→ **PROBLEM DETAILS**
Sort through the entries below and pull out lines containing the word "KiCad".

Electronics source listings
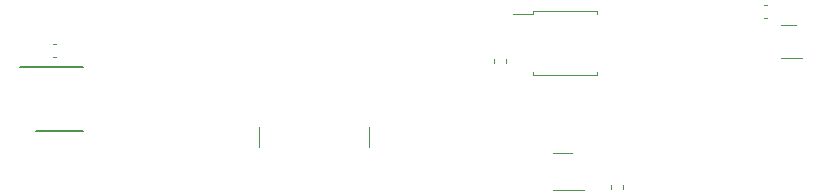
<source format=gbr>
%TF.GenerationSoftware,KiCad,Pcbnew,7.0.10*%
%TF.CreationDate,2024-01-22T07:53:42+01:00*%
%TF.ProjectId,smd_breadboard,736d645f-6272-4656-9164-626f6172642e,rev?*%
%TF.SameCoordinates,Original*%
%TF.FileFunction,Legend,Top*%
%TF.FilePolarity,Positive*%
%FSLAX46Y46*%
G04 Gerber Fmt 4.6, Leading zero omitted, Abs format (unit mm)*
G04 Created by KiCad (PCBNEW 7.0.10) date 2024-01-22 07:53:42*
%MOMM*%
%LPD*%
G01*
G04 APERTURE LIST*
%ADD10C,0.120000*%
%ADD11C,0.150000*%
G04 APERTURE END LIST*
D10*
%TO.C,C3*%
X179470267Y-65407000D02*
X179177733Y-65407000D01*
X179470267Y-64387000D02*
X179177733Y-64387000D01*
X156335000Y-69234267D02*
X156335000Y-68941733D01*
X157355000Y-69234267D02*
X157355000Y-68941733D01*
X166241000Y-79902267D02*
X166241000Y-79609733D01*
X167261000Y-79902267D02*
X167261000Y-79609733D01*
X118979733Y-67689000D02*
X119272267Y-67689000D01*
X118979733Y-68709000D02*
X119272267Y-68709000D01*
%TO.C,USB4105-GF-A*%
X145750000Y-76400000D02*
X145750000Y-74700000D01*
X136410000Y-76400000D02*
X136410000Y-74700000D01*
%TO.C,QUAD 8SOIC*%
X159617500Y-64812500D02*
X159617500Y-65072500D01*
X159617500Y-65072500D02*
X157942500Y-65072500D01*
X159617500Y-70262500D02*
X159617500Y-70002500D01*
X162342500Y-64812500D02*
X159617500Y-64812500D01*
X162342500Y-64812500D02*
X165067500Y-64812500D01*
X162342500Y-70262500D02*
X159617500Y-70262500D01*
X162342500Y-70262500D02*
X165067500Y-70262500D01*
X165067500Y-64812500D02*
X165067500Y-65072500D01*
X165067500Y-70262500D02*
X165067500Y-70002500D01*
D11*
%TO.C,16SSOP*%
X116225000Y-69575000D02*
X121500000Y-69575000D01*
X117500000Y-74975000D02*
X121500000Y-74975000D01*
D10*
%TO.C,SHT30-DIS-B2.5KS*%
X182367500Y-68832500D02*
X180627500Y-68832500D01*
X181927500Y-66012500D02*
X180627500Y-66012500D01*
%TO.C,TSOT23-6*%
X162140000Y-79980000D02*
X163940000Y-79980000D01*
X162140000Y-79980000D02*
X161340000Y-79980000D01*
X162140000Y-76860000D02*
X162940000Y-76860000D01*
X162140000Y-76860000D02*
X161340000Y-76860000D01*
%TD*%
M02*

</source>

→ **YOUR RESPONSE**
%TF.GenerationSoftware,KiCad,Pcbnew,7.0.10*%
G04 Created by KiCad (PCBNEW 7.0.10) date 2024-01-22 07:53:42*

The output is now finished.